→ **Goal**
Reproduce verbatim every line of text in the entries below, leaving out the pictures.

Stored data:
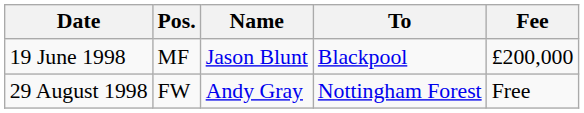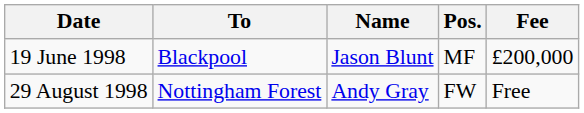columns swapped: Pos. <-> To
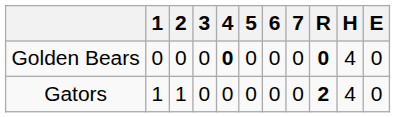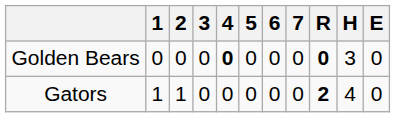Golden Bears | H: 4 -> 3
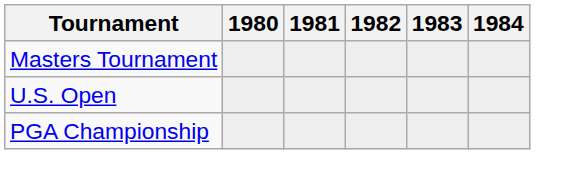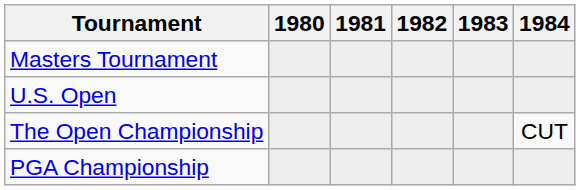+ row: The Open Championship | CUT
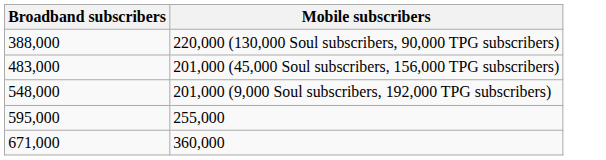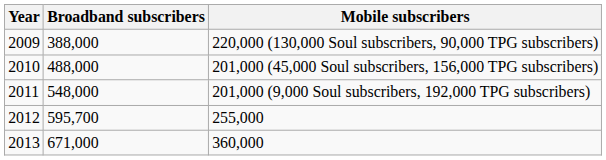+ column: Year | 2009 | 2010 | 2011 | 2012 | 2013
201,000 (45,000 Soul subscribers, 156,000 TPG subscribers) | Broadband subscribers: 483,000 -> 488,000
255,000 | Broadband subscribers: 595,000 -> 595,700
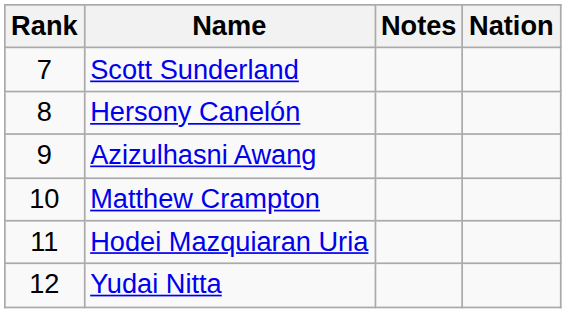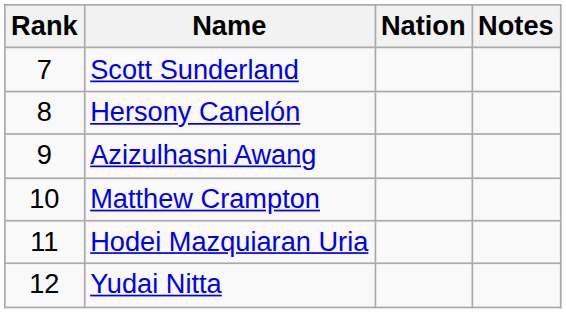columns swapped: Nation <-> Notes
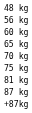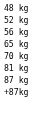+ row: 52 kg
- row: 60 kg
- row: 75 kg
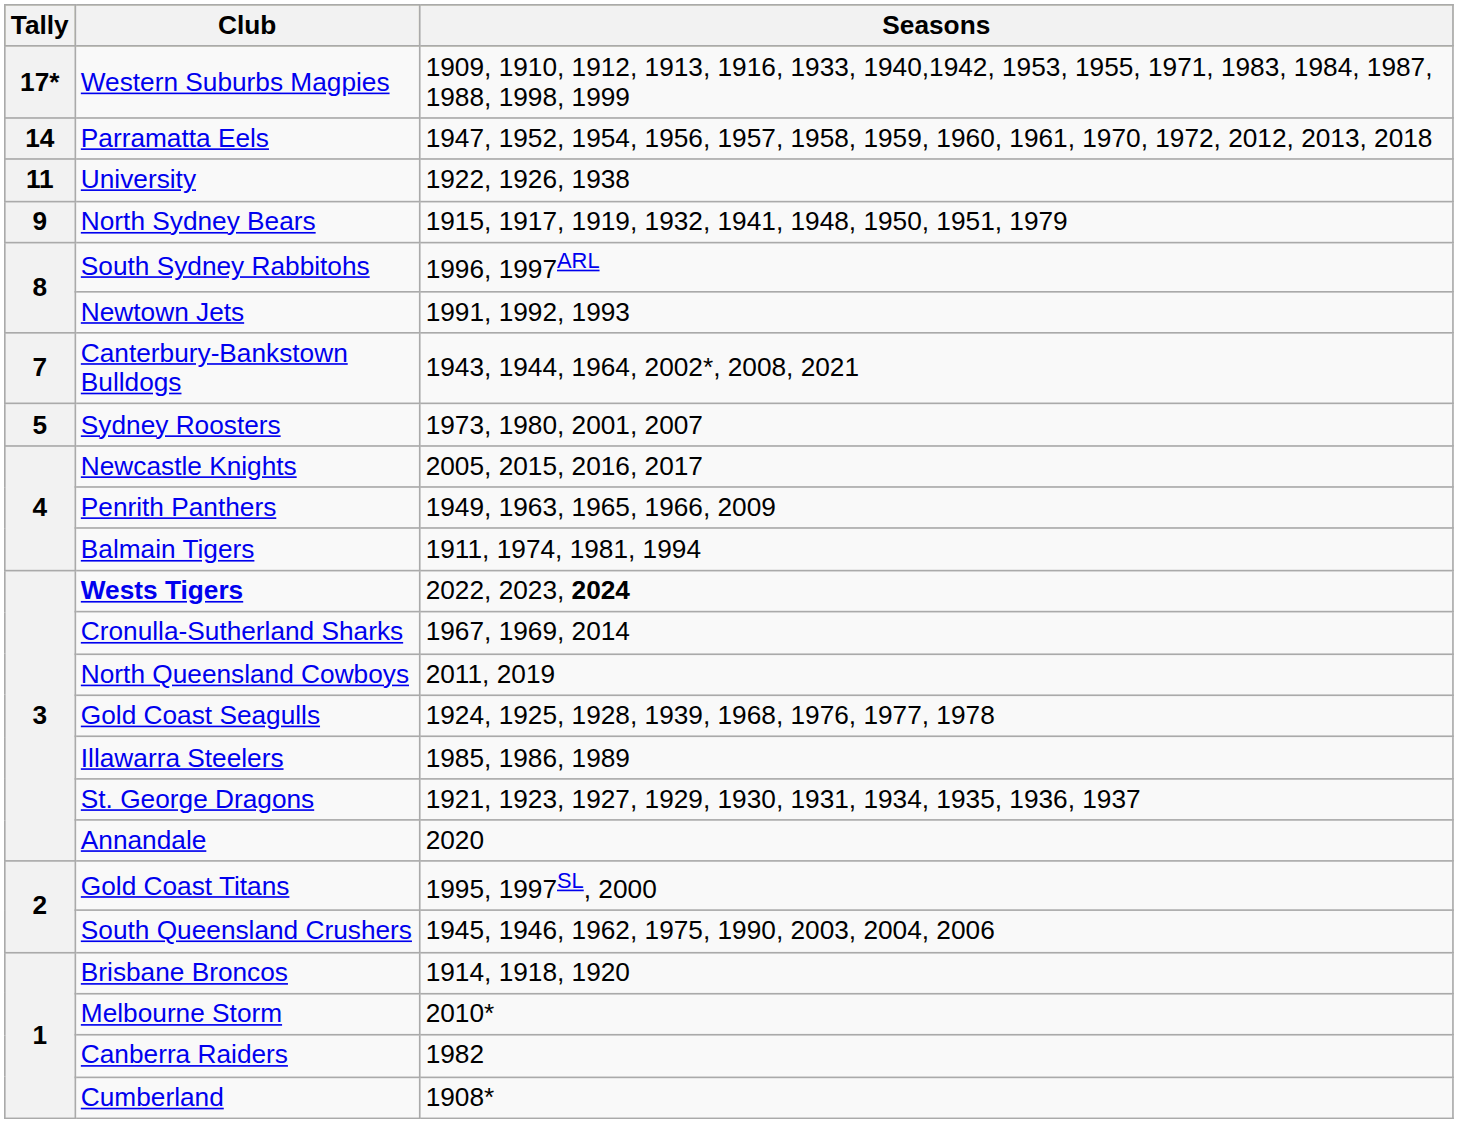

→ **Exercise answer**
columns swapped: Pos. <-> To
Golden Bears | H: 4 -> 3
+ row: The Open Championship | CUT
+ column: Year | 2009 | 2010 | 2011 | 2012 | 2013
201,000 (45,000 Soul subscribers, 156,000 TPG subscribers) | Broadband subscribers: 483,000 -> 488,000
255,000 | Broadband subscribers: 595,000 -> 595,700
columns swapped: Nation <-> Notes
+ row: 52 kg
- row: 60 kg
- row: 75 kg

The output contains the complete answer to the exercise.